What Alfa will get, late next year, is its long-delayed mid-sized sporting saloon. That's the vital 3-Series rival. A second body-style - swoopy estate, we think - will launch the following year. There will also be a full-size rear-drive saloon - think 5-Series rival - before 2018. Those cars will all share a brand-new RWD/AWD components matrix.
By 2018 we will also see a Giulietta successor, Wester's plan promises. That also comes in two body styles - five-door hatch and, most likely, saloon or coupe. Sources tell us that they'll use the existing FWD architecture.
Crossovers are vital to any aspiring premium company these days, and Alfa will have two by 2018. We understand the smaller of them is a Giulietta relative, while the larger will sit on Alfa's new RWD/AWD underpinnings.
Finally, a 'specialist car'. We think this will be a large rear-drive front-engined Spider.
The new-era Alfas, Wester said, will have five critical characteristics.
First, advanced and innovative engines. Fair enough: the company launched MultiAir, and the 4C's engine is top-notch technically. For the new range of cars, he's talking about over 500bhp at the peak of the range. It goes like this: there will be a small four-cylinder petrol (around 1.4-litre) engine making 110-180bhp, and then a 1.8 four making 170-320bhp. Finally a 2.7-litre six-cylinder derivative of that, capable of 500+bhp. Diesels will be four and six cylinders, making 110-350bhp.

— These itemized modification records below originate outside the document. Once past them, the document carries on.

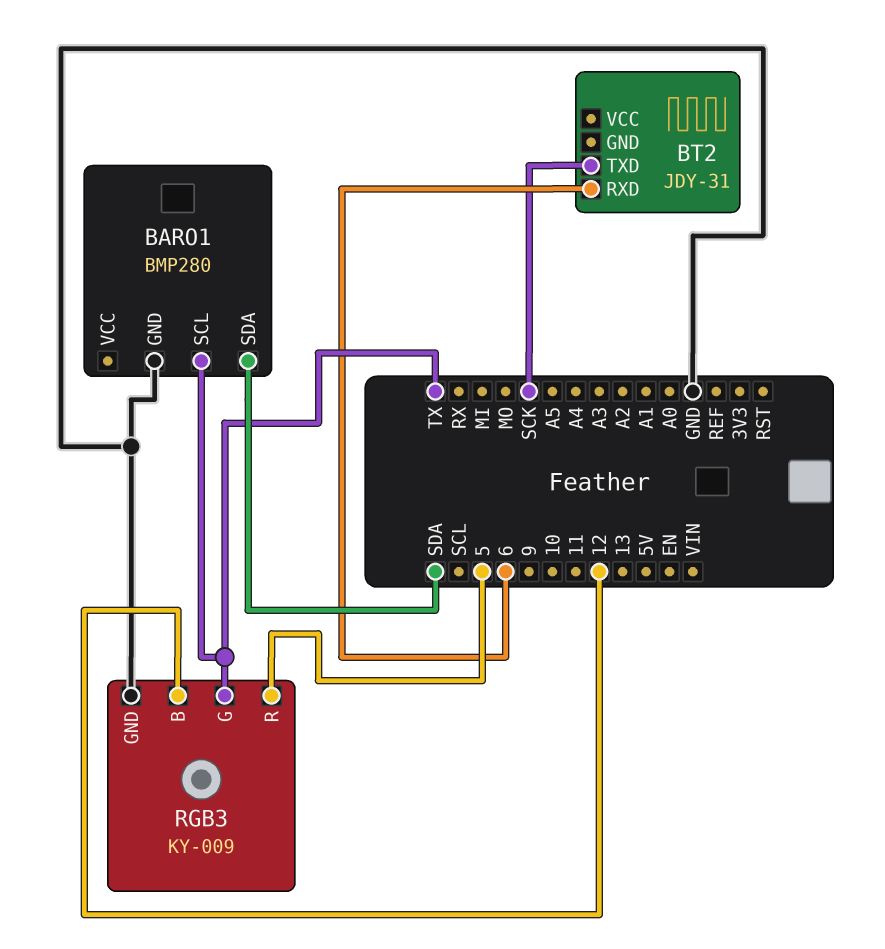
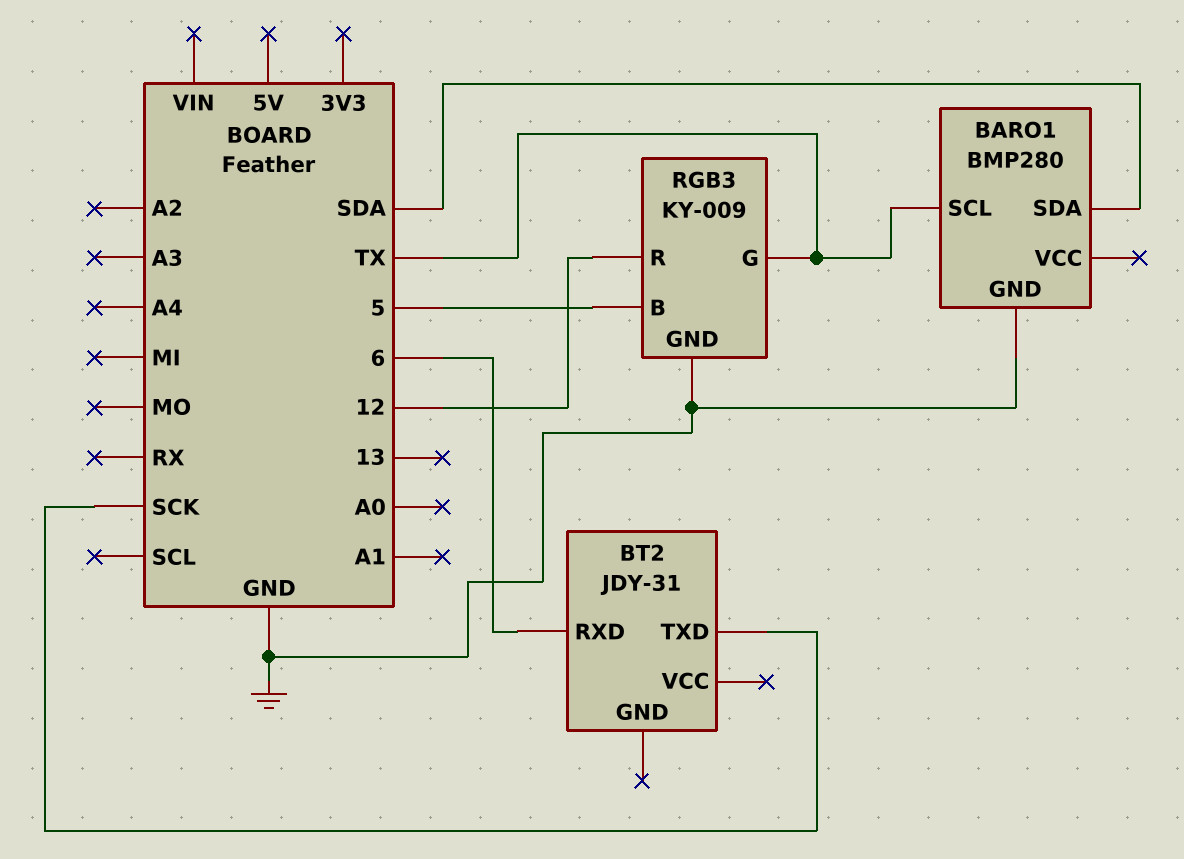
RGB3 pin B: 12 -> 5
RGB3 pin R: 5 -> 12

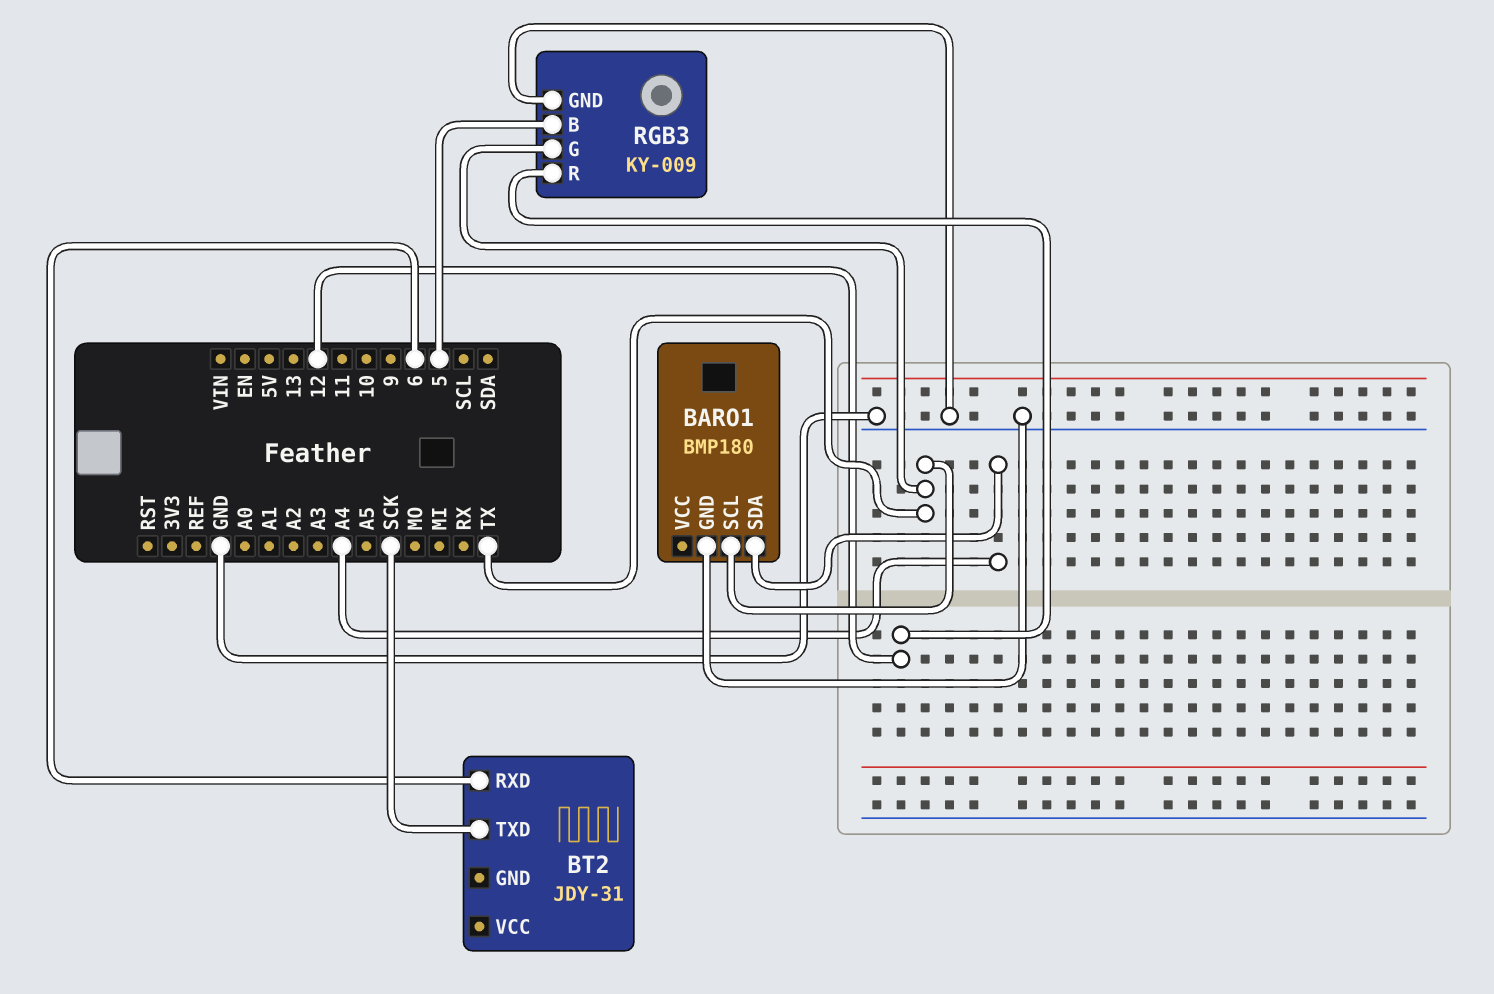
BARO1: BMP280 -> BMP180
BARO1 pin SDA: SDA -> A4

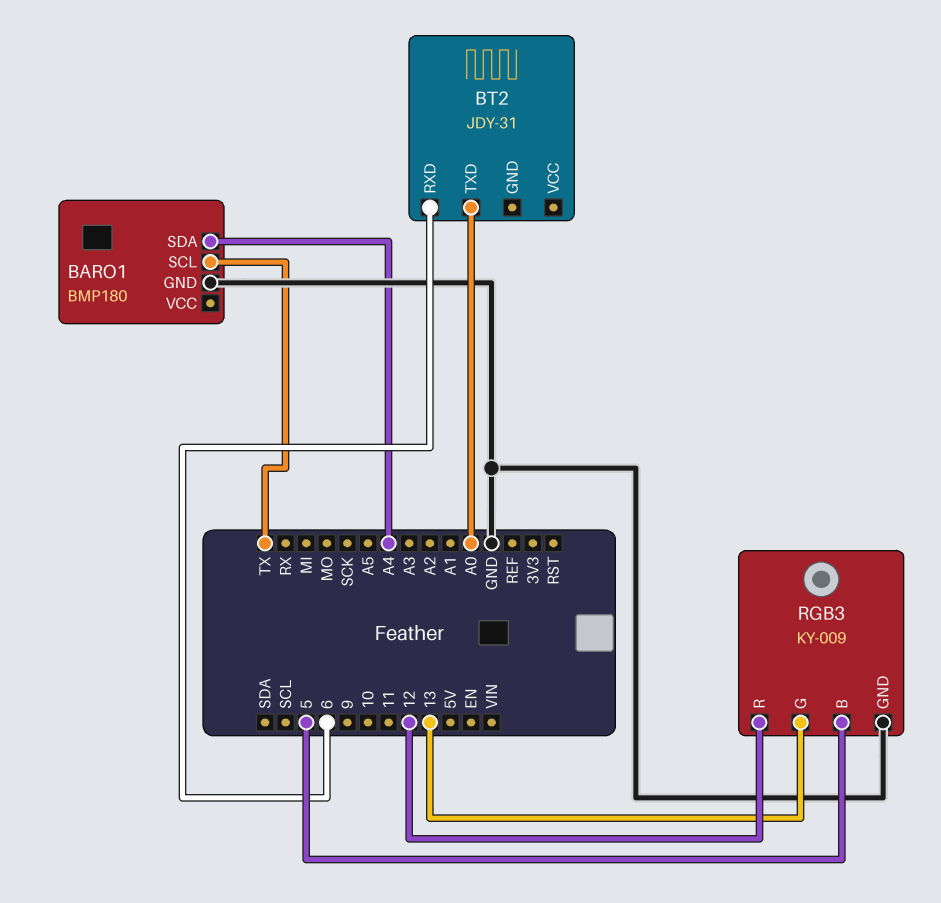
BT2 pin TXD: SCK -> A0
RGB3 pin G: TX -> 13

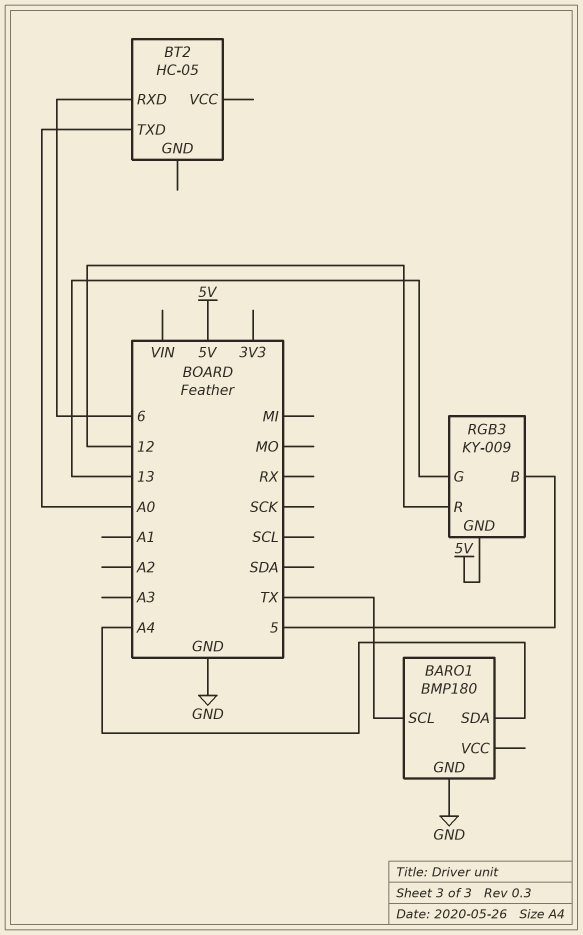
BT2: JDY-31 -> HC-05
RGB3 pin GND: GND -> 5V

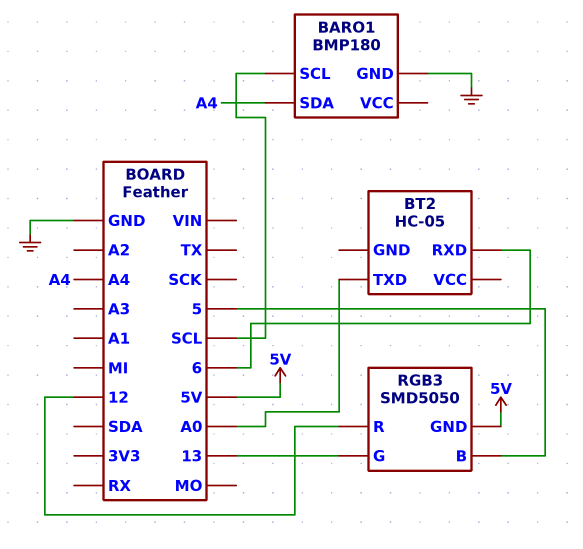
BARO1 pin SCL: TX -> SCL
RGB3: KY-009 -> SMD5050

The cars will be light, too. Another of Wester's five tenets is that Alfas will have class-best power-to-weight ratios.
Third, that weight will be distributed front:rear equally. Now this is interesting. Wester doesn't mention that RWD is an absolute requirement, but without it nose-heaviness is almost inevitable. Also, Wester's boss, Fiat-Chrysler CEO Sergio Marchionne, said recently: "One of the issues is Alfa never had to my knowledge a front-drive architecture."

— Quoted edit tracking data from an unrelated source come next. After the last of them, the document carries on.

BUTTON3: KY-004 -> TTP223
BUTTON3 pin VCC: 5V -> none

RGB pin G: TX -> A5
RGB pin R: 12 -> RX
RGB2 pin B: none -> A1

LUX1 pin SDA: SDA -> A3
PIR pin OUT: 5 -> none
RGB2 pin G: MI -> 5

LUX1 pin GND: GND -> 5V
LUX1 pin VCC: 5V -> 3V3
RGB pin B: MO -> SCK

Number four. Wester says the vehicles will embody ‘unique technical solutions'. Marchionne said the firm's suppliers will be involved in this effort, giving their new inventions to Alfa first.
The fifth plank of his strategy is ‘groundbreaking and distinctively Italian design'. Yup, there's enough talent in the company to do this.
In fact, Italy figures strongly in the plan, because again Marchionne himself said, "Alfa Romeos have to be produced in Italy with an Italian powertrain. Some things belong to a place. Alfa belongs to Italy. As Ferrari and Maserati do."
At which point, any reader with a memory will interject that we've had a lot of plans from Alfa bosses before, and the brand has still withered tragically. Wester was speaking at a conference for investment analysts, the people who put money into Fiat Chrysler shares. Marchionne was there as Wester spoke. In that company, Wester said his plan is costed at €5 billion (£4.1 billion) and that the plan is ‘protected and funded by senior leadership'.